I’m sitting in the Portuguese Consulate in Rotterdam today, for what is always an entertaining adventure. While there isn’t an enormous amount of Portuguese flocking to live and work in the Netherlands, there are still enough so that someone is inevitably standing in front of the little teller windows at the consulate trying to work out some complex paperwork issue. And of course, no matter what it involves, everyone winds up sitting around waiting for extended periods of time while things get processed.
My time is used by scanning the waiting room and piecing together the stories. That man has a newborn baby that needs its Portuguese papers, you can tell by how happy yet tired he is. This couple next to me is speaking in English, hers is Dutch accented and his is Brazilian accented; clearly a match made during some temporary situation where he was either studying or working in the Netherlands, now trying to find some citizenship loophole because of his Portuguese grandparents, hence the very long wait and the frustrated look.
The case that gets most of my attention is that of the father and his teenage son. Dressed up like any 16 year old emo boy, this one comes complete with studded belt and carefully messed hair. His father seems resigned to handling the details for his slacker son, going through each paper and filling in the info. Apparently his ID was stolen, now comes the painstaking task of proving who he is. But thats not the interesting part… what gets me is that his father is speaking only in Portuguese, as do most people who frequent the consulate.
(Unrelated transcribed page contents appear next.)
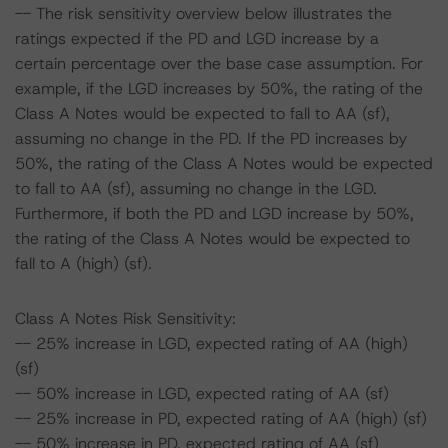
-- The risk sensitivity overview below illustrates the
ratings expected if the PD and LGD increase by a
certain percentage over the base case assumption. For
example, if the LGD increases by 50%, the rating of the
Class A Notes would be expected to fall to AA (sf),
assuming no change in the PD. If the PD increases by
50%, the rating of the Class A Notes would be expected
to fall to AA (sf), assuming no change in the LGD.
Furthermore, if both the PD and LGD increase by 50%,
the rating of the Class A Notes would be expected to
fall to A (high) (sf).
Class A Notes Risk Sensitivity:
-- 25% increase in LGD, expected rating of AA (high)
(sf)
-- 50% increase in LGD, expected rating of AA (sf)
-- 25% increase in PD, expected rating of AA (high) (sf)
-- 50% increase in PD, expected rating of AA (sf)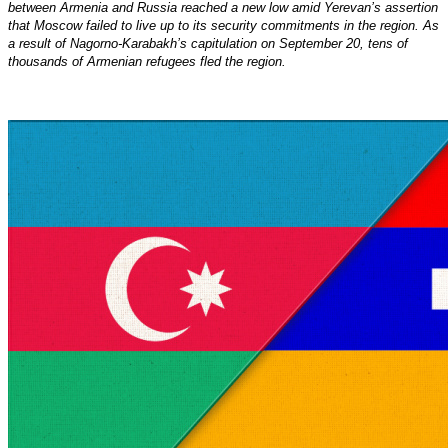
between Armenia and Russia reached a new low amid Yerevan’s assertion
that Moscow failed to live up to its security commitments in the region. As
a result of Nagorno-Karabakh’s capitulation on September 20, tens of
thousands of Armenian refugees fled the region.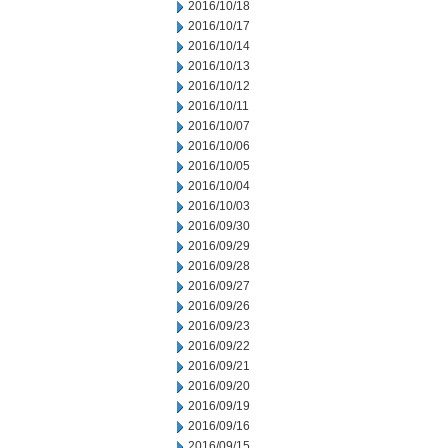
2016/10/18
2016/10/17
2016/10/14
2016/10/13
2016/10/12
2016/10/11
2016/10/07
2016/10/06
2016/10/05
2016/10/04
2016/10/03
2016/09/30
2016/09/29
2016/09/28
2016/09/27
2016/09/26
2016/09/23
2016/09/22
2016/09/21
2016/09/20
2016/09/19
2016/09/16
2016/09/15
While the son, he keeps answering everything in Dutch. At some point the man behind the glass asks the father “doesn’t he speak Portuguese?” To which the father gives a tired answer, he can, he’s just lazy.
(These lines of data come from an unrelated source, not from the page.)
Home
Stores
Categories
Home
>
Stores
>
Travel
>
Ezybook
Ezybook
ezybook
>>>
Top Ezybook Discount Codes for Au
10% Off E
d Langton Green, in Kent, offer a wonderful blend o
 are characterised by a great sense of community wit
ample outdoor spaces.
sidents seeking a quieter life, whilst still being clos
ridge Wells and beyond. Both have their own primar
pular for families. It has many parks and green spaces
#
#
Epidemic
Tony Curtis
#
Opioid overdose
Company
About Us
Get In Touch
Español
Oh how I remember that. In many ways I was looking in the mirror, only it is a different generation and we’re definitely not in the United States. The boy looked ashamed to be in this room with us. He also seemed like a fish out of water, constantly responding to Portuguese questions in Dutch. Again… the reminders of my own teenage years.
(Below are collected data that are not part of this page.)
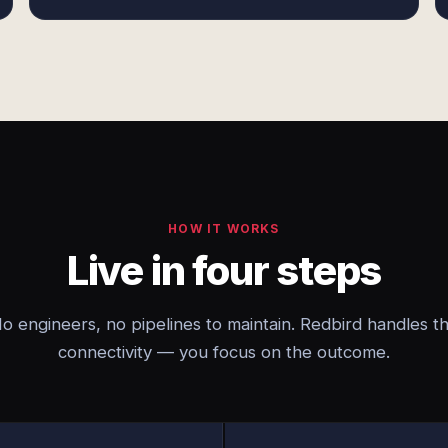
HOW IT WORKS
Live in four steps
o engineers, no pipelines to maintain. Redbird handles t
connectivity — you focus on the outcome.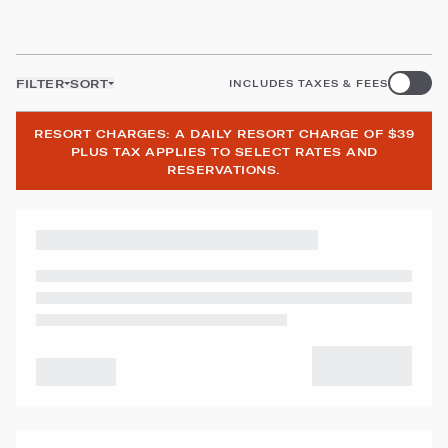
FILTER
SORT
INCLUDES TAXES & FEES
RESORT CHARGES: A DAILY RESORT CHARGE OF $39
PLUS TAX APPLIES TO SELECT RATES AND
RESERVATIONS.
I turned to have a look at the bulletin board and try to stop focusing on this father and son. There I see information about the local Portuguese school. Further down, information about all the different levels of Portuguese language exams. As I read everything over, I realize — I’ve done all these things. I’ve taken all those exams and received the diplomas to prove it.
A feeling of relief and pride came over me. Looking back at the boy I thought to myself, maybe one day he’ll go back to speaking Portuguese. Maybe this is the natural cycle of how a culture lives on and the language of one’s heritage is passed on.
At that moment, I promised myself that if I one day have children here, I too will bring my slacker son or daughter to the teller window, and I’ll answer questions in Portuguese, while he-she will rebel and answer in Dutch….. and it will be ok.